ZC16PD-2185 datasheet clearly describes losses(also includes a example measured on all ports not shown here)


Everything above is referring to the RX direction, into the sum port of the splitter and out the branches. I'm building an RX only system, but unless I can find a way to solder/hack in a TX disable it's not impossible or incomprehesible for the radios to TX into the splitter branches. Some wifi chipsets may do some automagic scan/probe when it powers up. Someone may know better, but I have no idea.

Generally, they splitters will work as combiner to the main (or sum) port, which is connected to my antenna. There's no harm in that. What I am concerned about is how isolated the 16 branch ports are from each other. I don't want an accidental TX on branch 8 to come back out branches 1-7 and 9-16 with enough power to burn up their RX.

The splitter datasheet specifies the isolation between branch ports as 30db typical, 16dB min.

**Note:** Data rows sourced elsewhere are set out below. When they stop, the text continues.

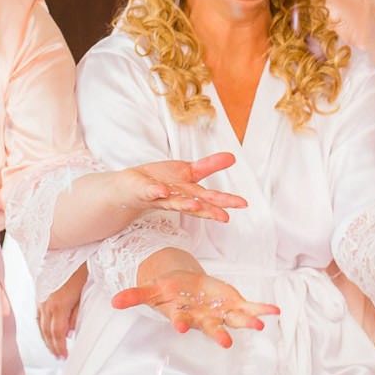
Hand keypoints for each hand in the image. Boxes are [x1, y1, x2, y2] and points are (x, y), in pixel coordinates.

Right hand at [37, 263, 88, 358]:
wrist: (63, 248)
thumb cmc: (77, 268)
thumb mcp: (82, 291)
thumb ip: (75, 313)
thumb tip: (70, 332)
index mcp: (58, 306)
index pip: (57, 333)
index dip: (60, 347)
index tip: (64, 356)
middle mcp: (46, 305)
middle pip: (47, 332)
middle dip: (53, 347)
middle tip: (59, 358)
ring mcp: (40, 299)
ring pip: (40, 325)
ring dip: (46, 339)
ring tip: (52, 349)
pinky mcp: (38, 294)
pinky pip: (37, 315)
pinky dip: (40, 327)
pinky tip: (44, 331)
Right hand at [111, 269, 280, 348]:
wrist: (186, 288)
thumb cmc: (168, 291)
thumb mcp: (152, 290)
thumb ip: (135, 296)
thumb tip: (113, 301)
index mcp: (183, 314)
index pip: (180, 320)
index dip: (181, 324)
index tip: (181, 328)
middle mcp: (203, 318)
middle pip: (211, 328)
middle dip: (218, 335)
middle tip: (225, 343)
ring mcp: (220, 313)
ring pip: (234, 320)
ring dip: (246, 323)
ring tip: (259, 327)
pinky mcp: (232, 305)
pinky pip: (249, 309)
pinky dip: (262, 310)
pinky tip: (274, 312)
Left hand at [122, 153, 248, 223]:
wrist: (131, 187)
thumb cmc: (161, 181)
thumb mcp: (189, 171)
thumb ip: (210, 166)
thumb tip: (233, 157)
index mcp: (190, 193)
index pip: (210, 198)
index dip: (226, 201)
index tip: (243, 204)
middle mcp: (177, 198)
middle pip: (195, 204)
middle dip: (210, 210)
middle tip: (225, 217)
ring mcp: (160, 197)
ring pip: (174, 203)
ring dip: (184, 205)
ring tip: (195, 206)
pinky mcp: (143, 191)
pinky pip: (149, 192)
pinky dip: (156, 192)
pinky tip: (162, 192)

If you  assume 20dBm max out my usb radios(I haven't' looked into what it really might be yet) you could say that i might see +4dBm worst case at another radio input, and -10dBm typical.

Isolation spec from datasheet for 16 port splitter
There's no doubt things won't work in that state, the RX would be blown up or swamped. I do have confidence that I can mute the transmitters once they are powered up and monitor interface created. So my problem becomes only whether the radios can survive inadvertent or accidental TX by the others.

I'll be testing it out soon with just a couple radios. I have a few things going for me:
  • I'm going to configure the radios only interface in monitor only (iw phy phyN interface add wlanN type monitor)
  • I'm only running kismet on openwrt, no NetworkManager or wicd or injection stuff
  • I've made and tested an rt2800 driver patch that skips automatic wlanN device creation (so I can create a single monitor type interface only, further VAPs then can't be sta/ap etc I think)
  • I don't think the cheap radios I have actually put out +27dBm as reported by iwconfig. Amp-meter measurements show only ~70-90mA of current at 5V, which is .45watt, so unless it's converting 100% of input power to RF power... it's not going to put out +27dBm(+27dBm IS .5W) I did some limited amp testing in a few machines, OS'es and with/without external power but the best I could t it to use was 100-110mA intermittently during TX.

Worst case, I have to figure some way to disable or dial down the TX's or install an isolator (one-way RF device that has 20 or 30 dB of loss in the opposite direction) between each radio and splitter branch to pad down the inadvertent TX'ing enough.

I did power up one of the radios and was not able to detect any RF out with the spectrum analyzer, but.. it might have been such a quick blip that the relatively slow sweep just missed it. I tried a few adjustments and several radio power up attempts but I was not able to see any RF. That was on openwrt with my patched rt2800 driver that prevented interface creation.

I did not try it while powering them up on Fedora with NetworkManager etc.

I'll revisit the no-TX issue after I get things all mounted and built up hardware wise. I need to look into RFKill stuff and if that can provide any no-TX assurance.